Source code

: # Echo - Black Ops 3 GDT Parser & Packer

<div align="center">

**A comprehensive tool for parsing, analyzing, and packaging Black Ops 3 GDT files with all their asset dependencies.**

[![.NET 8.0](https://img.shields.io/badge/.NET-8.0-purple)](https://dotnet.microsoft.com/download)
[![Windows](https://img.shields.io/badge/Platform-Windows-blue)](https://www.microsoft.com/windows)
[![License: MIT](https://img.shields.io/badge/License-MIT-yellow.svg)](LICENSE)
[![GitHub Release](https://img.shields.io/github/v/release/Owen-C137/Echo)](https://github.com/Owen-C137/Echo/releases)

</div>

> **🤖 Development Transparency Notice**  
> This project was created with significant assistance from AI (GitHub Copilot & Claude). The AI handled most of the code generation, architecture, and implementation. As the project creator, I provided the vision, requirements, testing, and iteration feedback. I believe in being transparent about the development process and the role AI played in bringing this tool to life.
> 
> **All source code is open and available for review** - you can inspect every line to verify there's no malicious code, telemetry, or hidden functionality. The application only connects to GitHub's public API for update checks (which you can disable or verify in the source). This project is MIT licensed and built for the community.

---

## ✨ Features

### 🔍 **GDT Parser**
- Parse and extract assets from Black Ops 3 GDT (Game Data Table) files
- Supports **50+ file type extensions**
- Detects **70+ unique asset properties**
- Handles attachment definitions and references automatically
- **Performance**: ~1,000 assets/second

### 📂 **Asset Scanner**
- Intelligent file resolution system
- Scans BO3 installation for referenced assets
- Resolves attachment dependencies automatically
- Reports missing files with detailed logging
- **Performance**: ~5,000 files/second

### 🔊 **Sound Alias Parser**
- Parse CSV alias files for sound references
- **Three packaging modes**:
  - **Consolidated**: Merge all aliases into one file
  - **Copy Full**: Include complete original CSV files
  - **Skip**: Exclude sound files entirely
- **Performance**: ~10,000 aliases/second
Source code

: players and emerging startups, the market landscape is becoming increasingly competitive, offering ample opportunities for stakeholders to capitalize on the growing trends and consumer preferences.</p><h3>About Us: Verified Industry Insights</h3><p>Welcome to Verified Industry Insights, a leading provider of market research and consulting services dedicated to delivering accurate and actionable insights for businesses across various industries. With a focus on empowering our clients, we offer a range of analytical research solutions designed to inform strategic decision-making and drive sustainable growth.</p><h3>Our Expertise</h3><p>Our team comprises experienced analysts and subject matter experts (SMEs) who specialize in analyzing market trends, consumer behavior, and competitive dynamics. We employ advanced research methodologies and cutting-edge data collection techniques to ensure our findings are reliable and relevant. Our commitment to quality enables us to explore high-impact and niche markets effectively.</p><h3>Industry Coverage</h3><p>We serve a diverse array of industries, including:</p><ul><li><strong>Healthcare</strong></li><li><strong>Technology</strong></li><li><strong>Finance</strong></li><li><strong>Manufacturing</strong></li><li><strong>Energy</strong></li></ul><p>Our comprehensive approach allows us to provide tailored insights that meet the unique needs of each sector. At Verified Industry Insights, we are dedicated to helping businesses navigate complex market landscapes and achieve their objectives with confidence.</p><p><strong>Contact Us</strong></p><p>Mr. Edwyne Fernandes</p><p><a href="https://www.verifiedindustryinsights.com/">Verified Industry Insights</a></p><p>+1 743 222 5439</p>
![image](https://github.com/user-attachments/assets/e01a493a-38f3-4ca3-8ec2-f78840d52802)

★ ★ ★

■ To do ■
Using the entries above, return exactly the lines from the line with "### 🔍 **GDT Parser**" to the line with "- Resolves attachment", counting both of those lines.

■ Response below ■
### 🔍 **GDT Parser**
- Parse and extract assets from Black Ops 3 GDT (Game Data Table) files
- Supports **50+ file type extensions**
- Detects **70+ unique asset properties**
- Handles attachment definitions and references automatically
- **Performance**: ~1,000 assets/second

### 📂 **Asset Scanner**
- Intelligent file resolution system
- Scans BO3 installation for referenced assets
- Resolves attachment dependencies automatically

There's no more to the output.